◆ YOUR INSTRUCTIONS
Look through the records below and copy each line that includes the word "scroll".
*** Block opens ***
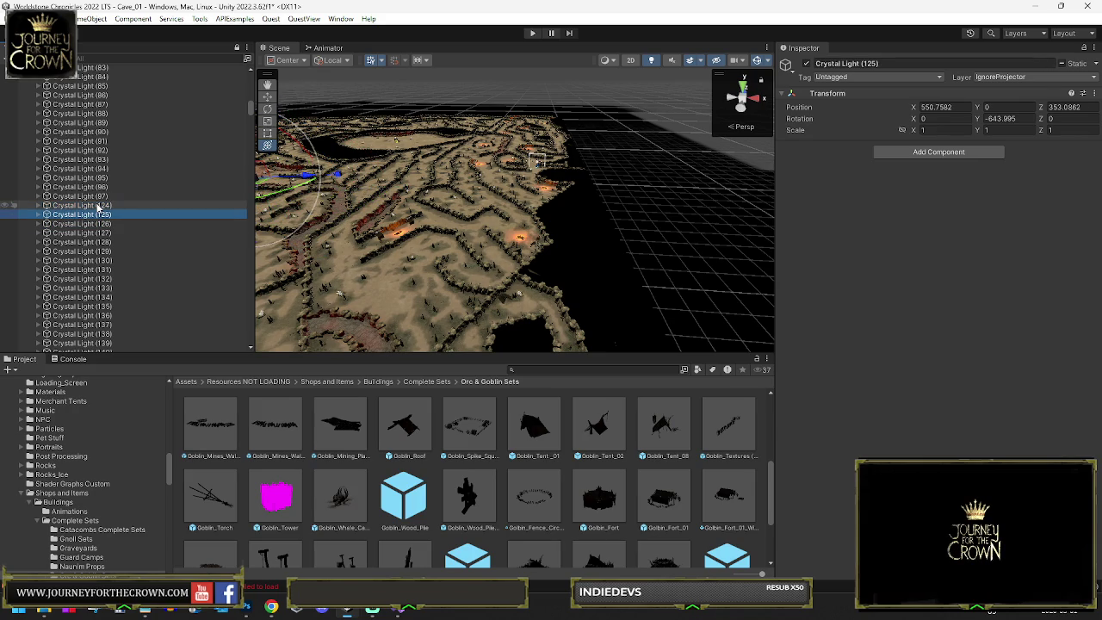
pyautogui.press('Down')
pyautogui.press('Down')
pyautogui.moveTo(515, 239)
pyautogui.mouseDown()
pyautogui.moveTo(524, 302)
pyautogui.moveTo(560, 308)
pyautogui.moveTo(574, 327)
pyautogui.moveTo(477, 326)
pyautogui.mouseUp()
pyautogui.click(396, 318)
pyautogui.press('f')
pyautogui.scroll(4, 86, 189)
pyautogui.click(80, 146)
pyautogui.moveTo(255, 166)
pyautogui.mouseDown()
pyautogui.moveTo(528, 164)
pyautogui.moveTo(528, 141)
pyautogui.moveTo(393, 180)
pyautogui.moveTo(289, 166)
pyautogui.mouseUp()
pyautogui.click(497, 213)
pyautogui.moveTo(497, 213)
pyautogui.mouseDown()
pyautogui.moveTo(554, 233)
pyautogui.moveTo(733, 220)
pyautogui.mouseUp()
*** Block closes ***
*** Block opens ***
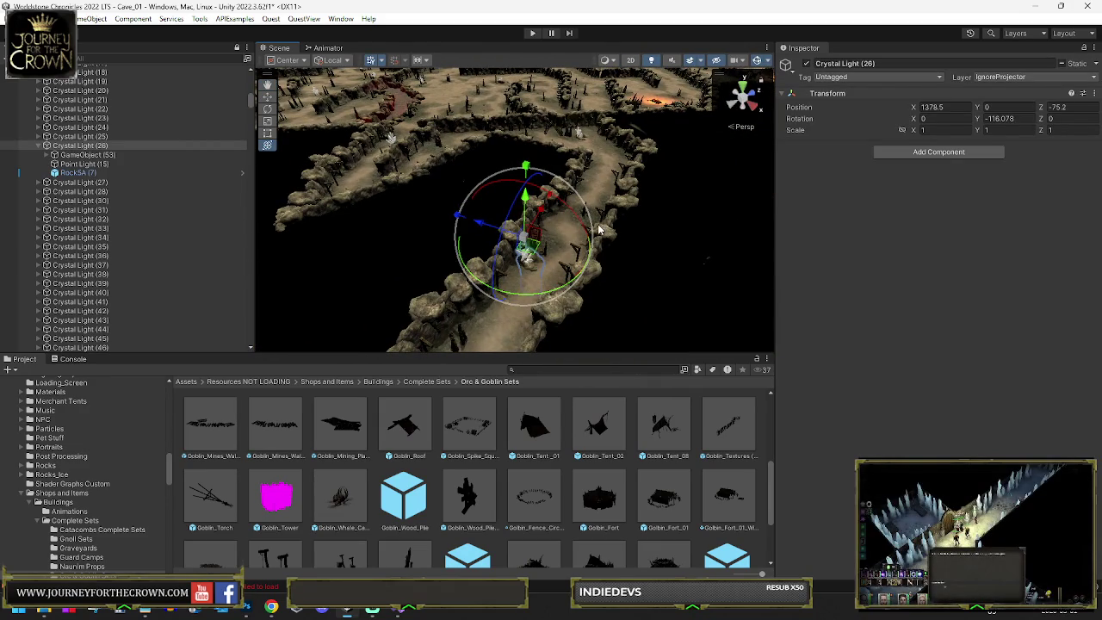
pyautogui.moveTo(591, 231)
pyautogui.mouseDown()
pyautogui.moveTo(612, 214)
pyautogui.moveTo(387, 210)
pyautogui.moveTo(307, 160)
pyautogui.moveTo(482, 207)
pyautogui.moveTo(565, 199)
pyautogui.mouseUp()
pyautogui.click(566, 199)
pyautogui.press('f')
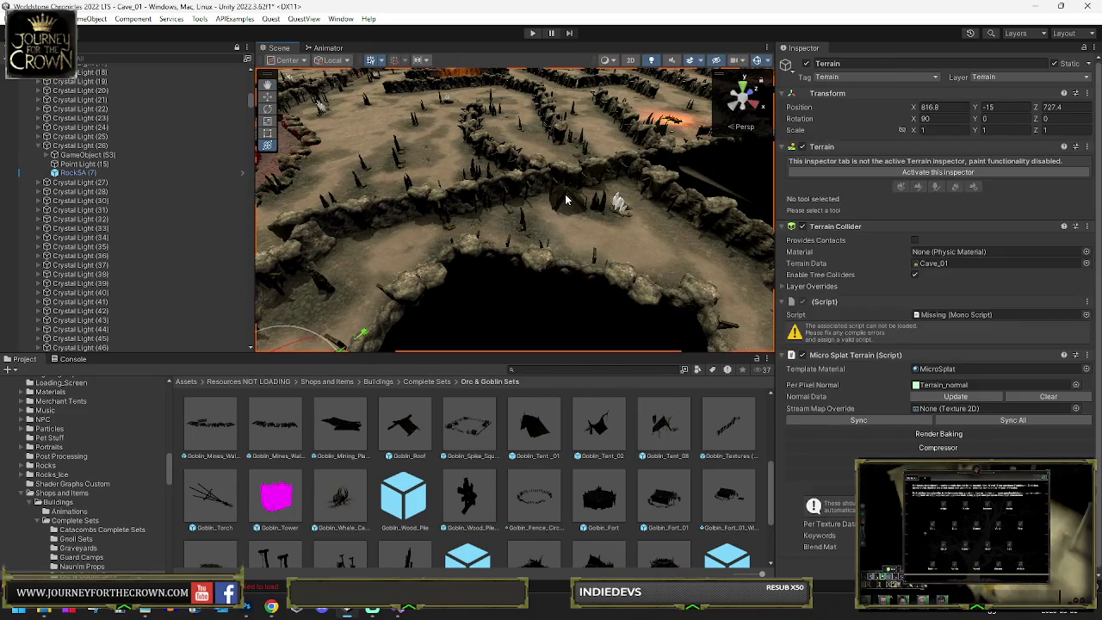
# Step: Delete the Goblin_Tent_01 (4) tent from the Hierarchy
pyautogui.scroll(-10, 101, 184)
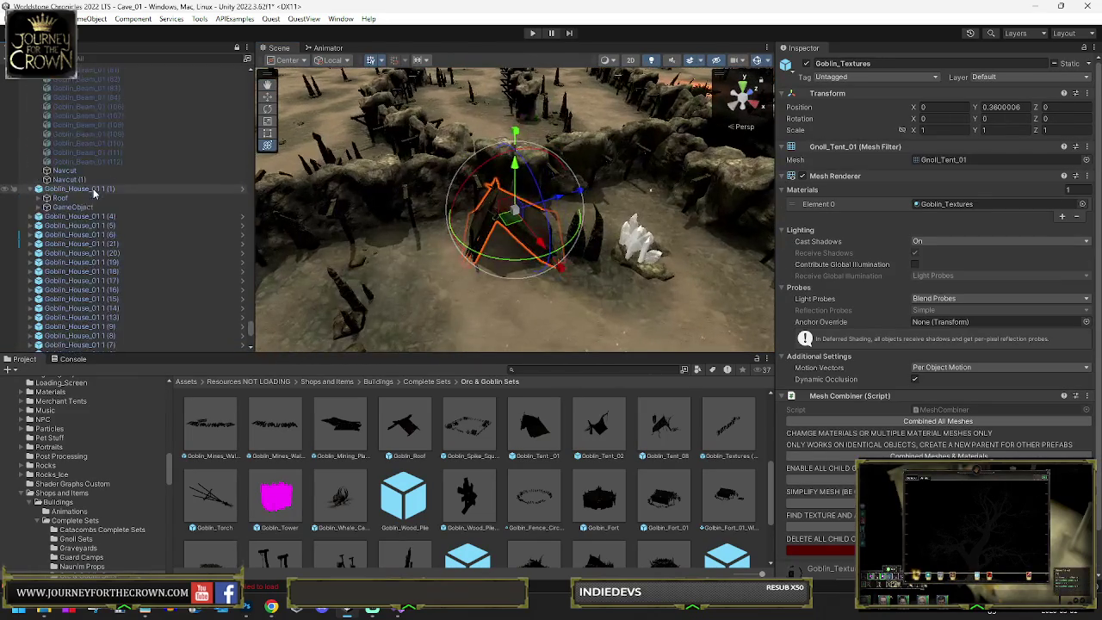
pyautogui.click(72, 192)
*** Block closes ***
◆ OUTPUT BELOW
pyautogui.scroll(4, 86, 189)
pyautogui.scroll(-10, 101, 184)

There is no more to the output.